**What the exercise asks:**
Copy every line of the records below word for word, leaving out the pictures.

[Stored data]
┌────────

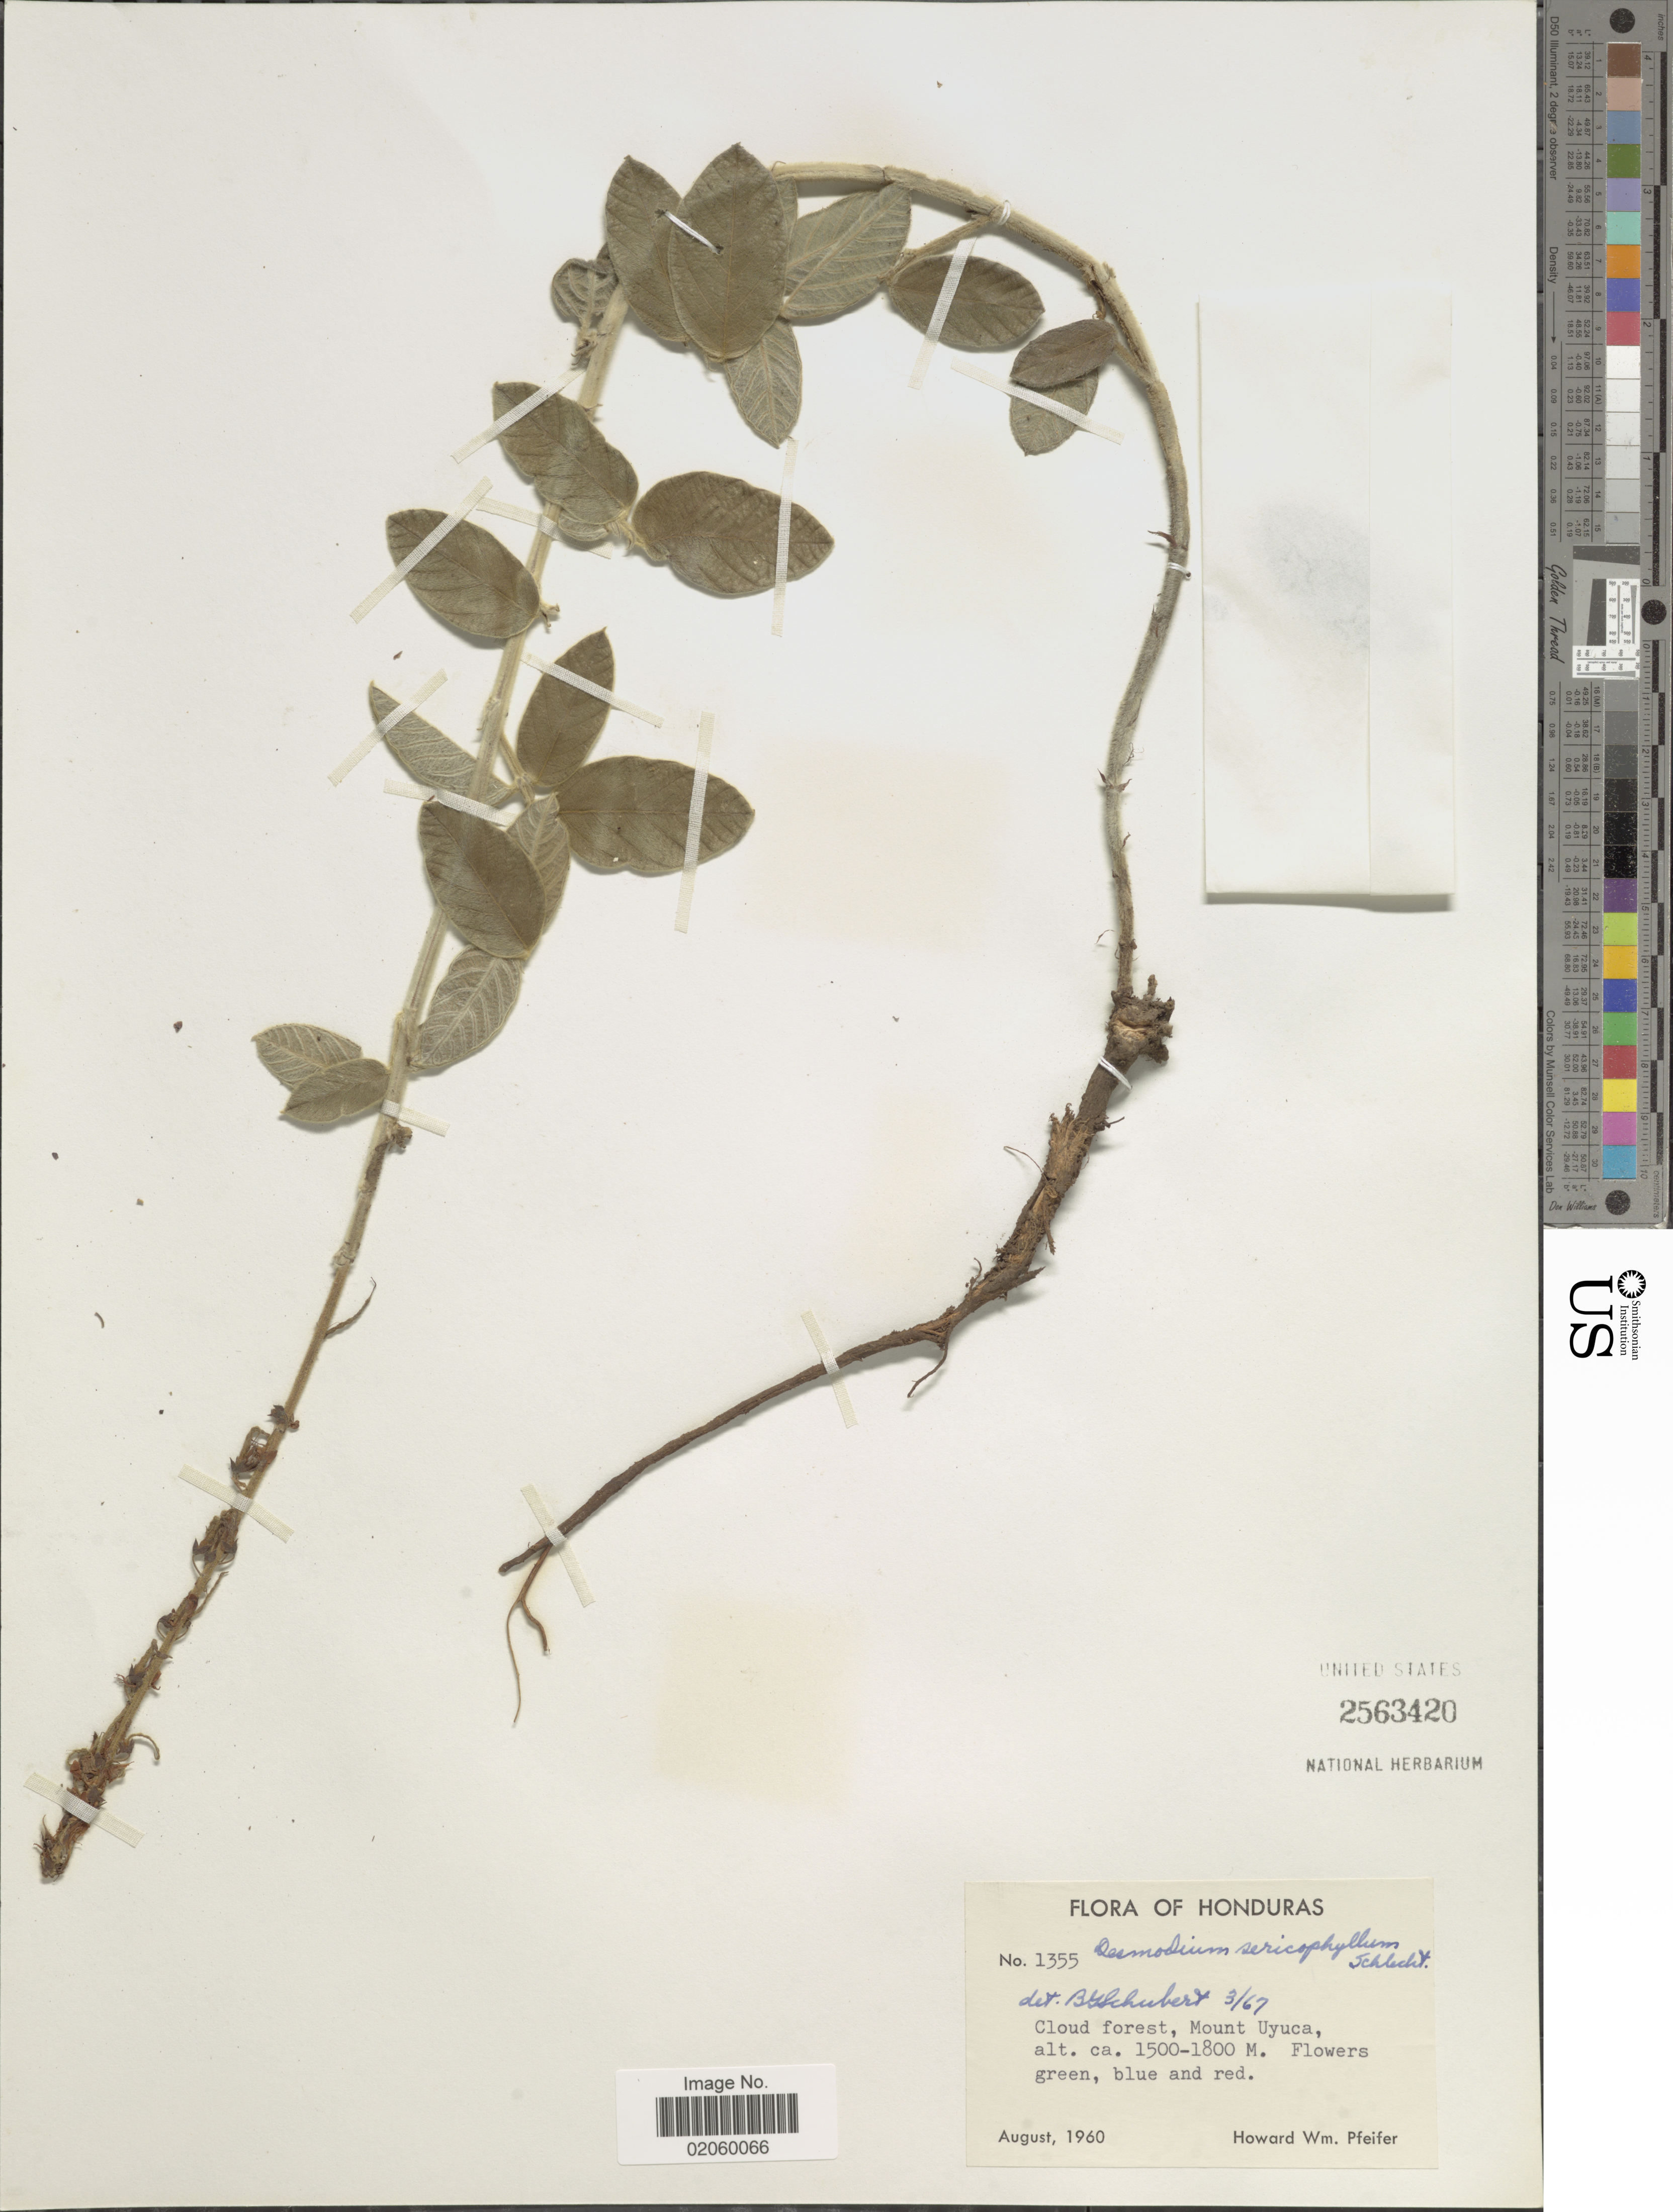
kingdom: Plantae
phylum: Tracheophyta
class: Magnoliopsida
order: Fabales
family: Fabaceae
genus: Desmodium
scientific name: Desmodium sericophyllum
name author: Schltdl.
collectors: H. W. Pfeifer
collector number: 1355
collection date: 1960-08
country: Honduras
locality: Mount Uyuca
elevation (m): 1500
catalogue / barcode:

└────────

**Answer to the exercise:**
kingdom: Plantae
phylum: Tracheophyta
class: Magnoliopsida
order: Fabales
family: Fabaceae
genus: Desmodium
scientific name: Desmodium sericophyllum
name author: Schltdl.
collectors: H. W. Pfeifer
collector number: 1355
collection date: 1960-08
country: Honduras
locality: Mount Uyuca
elevation (m): 1500
catalogue / barcode:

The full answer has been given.